When Lauren Schmidtke found an interesting spider in her sister’s house on Airdrie, she was not sure what exactly was, until she glanced at a photo.
“I acted and, indeed, there was a perfect sand watch,” he said, referring to one of the most identifiers of a female black widow.
“Honestly, I didn’t realize,” said Schmidtke. “I know how dangerous they are.”
Olds College Ken Fry entomology instructor identified the spider in the photos as a Western Black WidowThe only spider in Alberta with poison powerful enough to damage a human.
The small spiders, who fries like the size of a chickpea, are naturally further south in the driest habitats of Alberta, around places like Lethbridge and Medicine Hat.
Fortunately for Aracnobes in the Calgary area, spider sightings are “extremely rare” anywhere near the city, Fry said.
“It is simply not its native range,” he said. “They are extremely restricted to the south of Alberta.”
Any sighting around Calgary “would be the result that the equipment or material is transported from the southern parts of the province,” he said.
Fry said that black widows reported in Calgary are often erroneous identifications of similar -looking spiders such as the Boreal Combfoot. Spiders who are most commonly in Alberta do not have the poison strong enough to harm humans.
“The black widow is the only one that has a poison that has a neurotoxic effect,” Fry said.

The poison of the western black widow is extremely powerful: it contains a neurotoxin called ALFA-Latinxinwhich is directed directly to the central nervous system of mammals and other vertebrates.
However terrifying it sounds, black widows bites are extremely rare. According to an article in the Medical Entomology MagazineThere were only five confirmed cases of black widows bites that required the use of antivenene in Canada, all of which occurred in British Columbia, from 2009 to 2015.
“It’s very, very rare,” Fry said. “You can get some nausea, sweat, stomach cramps, things like that.”
There are no registered cases of the poison of a black widow that kills anyone in Canada. Nor have there been confirmed deaths in the United States, although there They have been deaths caused by the brown inmate, another highly poisonous spider that lives in parts of the United States but is not naturally found in Canada.

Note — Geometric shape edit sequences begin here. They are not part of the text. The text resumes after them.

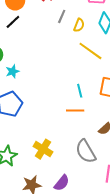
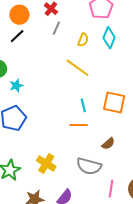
gray line: (62, 16) -> (56, 28), moved
yellow line: (90, 51) -> (78, 68), moved
gray semicircle: (86, 151) -> (89, 166), turned -45

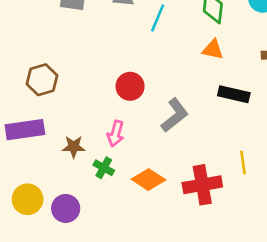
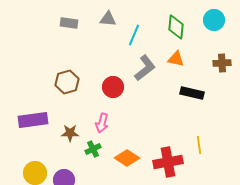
brown hexagon: (42, 80) -> (67, 82), moved
gray L-shape: (175, 115) -> (145, 68), moved
green cross: (104, 168) -> (93, 149), turned 35

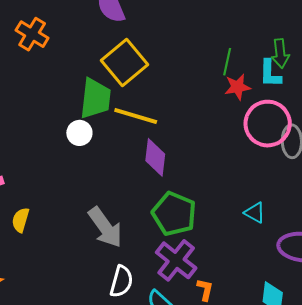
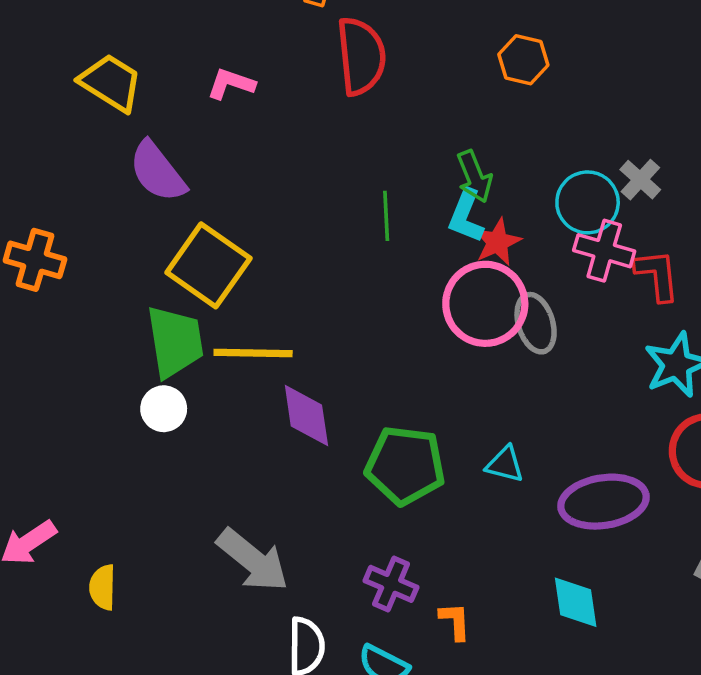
cyan L-shape: (270, 73) -> (466, 216), turned 36
red star: (237, 87) -> (497, 242), moved
green pentagon: (174, 214) -> (405, 465), moved
purple cross: (176, 260) -> (391, 584), size x0.7

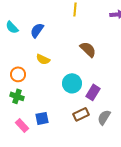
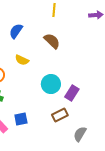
brown semicircle: (88, 49) -> (52, 41), moved
gray semicircle: (104, 117) -> (80, 134), moved

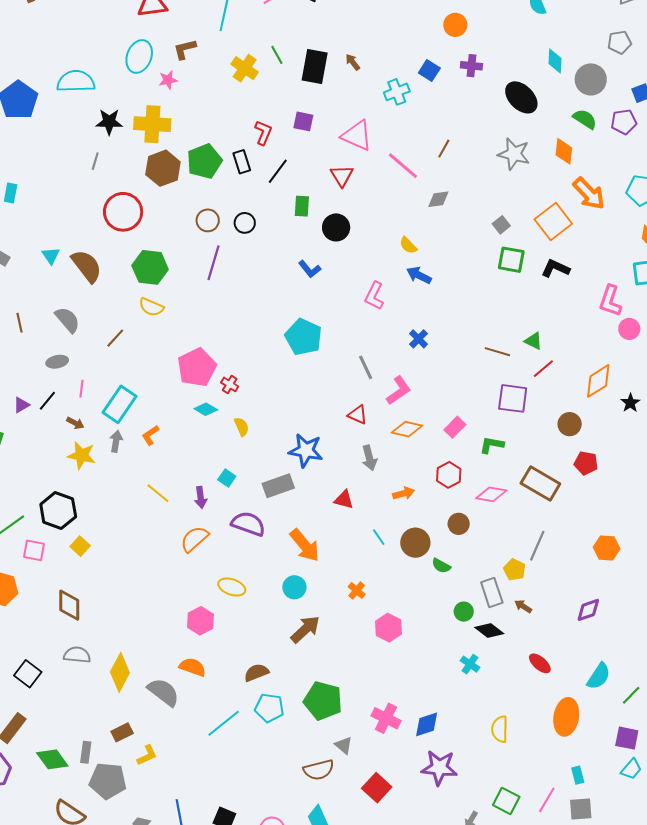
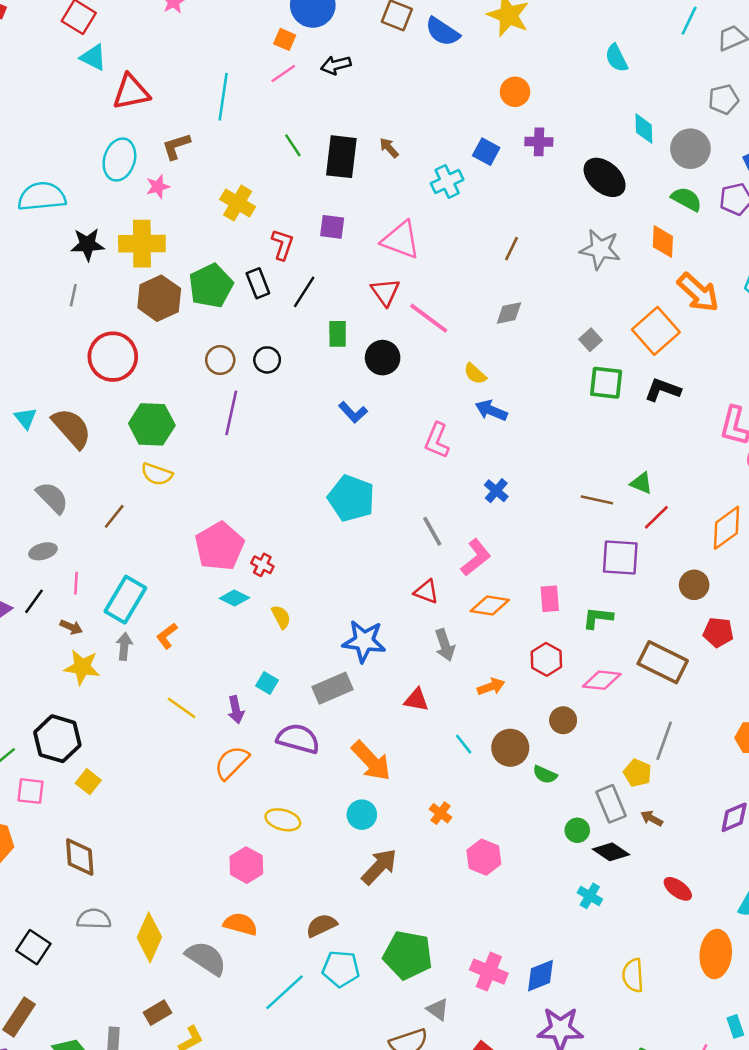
yellow cross: (245, 68) -> (238, 203), moved
pink line: (403, 166) -> (429, 318), moved
pink rectangle: (455, 427) -> (550, 599), turned -45

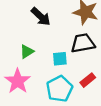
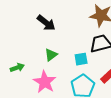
black arrow: (41, 17) -> (46, 23), moved

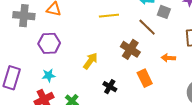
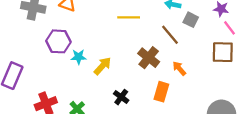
orange arrow: (168, 58) -> (179, 68), moved, turned 40
cyan star: (49, 75) -> (79, 57), moved
orange rectangle: (145, 78) -> (161, 92), turned 36

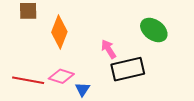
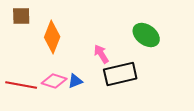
blue triangle: (82, 89) -> (75, 81), moved, turned 35

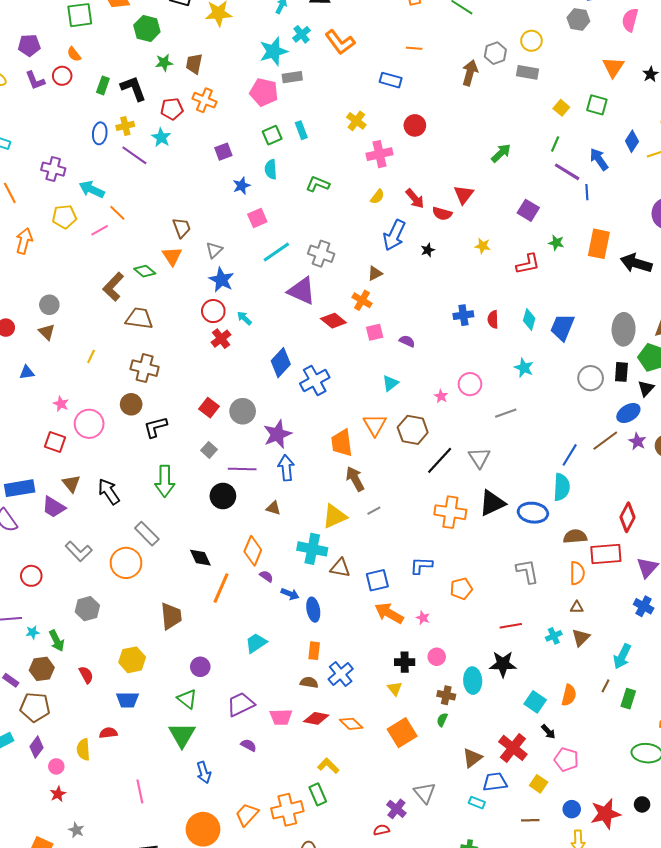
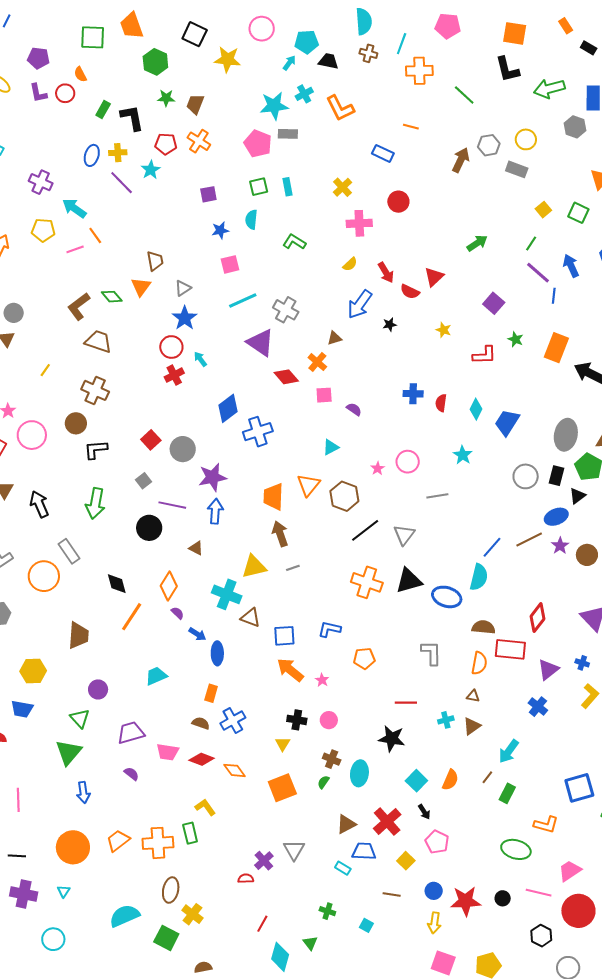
cyan ellipse: (473, 681) -> (359, 773), moved

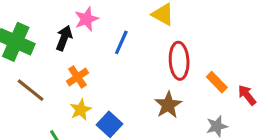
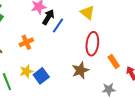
black arrow: (64, 38) -> (48, 17), moved
yellow star: (81, 110) -> (26, 71), moved

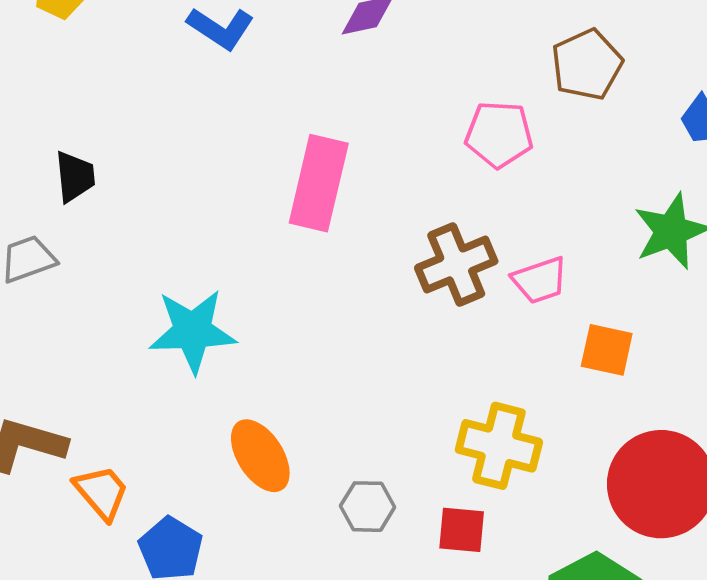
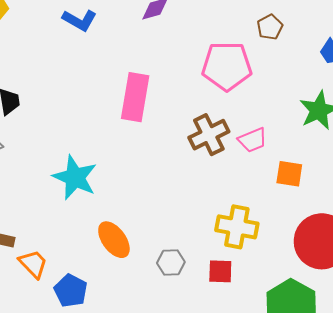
brown pentagon: (587, 65) -> (270, 27), size x0.7
pink pentagon: (499, 134) -> (227, 66), size x1.4
cyan star: (193, 331) -> (75, 177), turned 30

Part of why it is unlikely that black widows send someone to the hospital is because they are “extremely shy spiders,” Fry said.
“They are not aggressive at all,” he said. “He who had in my laboratory, if he would feed her, she would get away immediately and hide in a corner as soon as something big came.”
He said that a black widow normally would bite a human if she seemed to do it.
“The possibility of biting you is extremely rare, unless you provoke it intentionally, or in the improbable case that you put your hand on your website and feel threatened.”

Fry said people worried about meeting black widows should take adequate precautions when reaching old boxes or underground spaces.
“It’s simple: just wear gloves if you’re going to investigate in dark spaces,” he said.
In the case of an sighting of black widows confirmed somewhere, the spider should not be, as in the Calgary area, Fry said that the best course of action would be to sacrifice it humanly.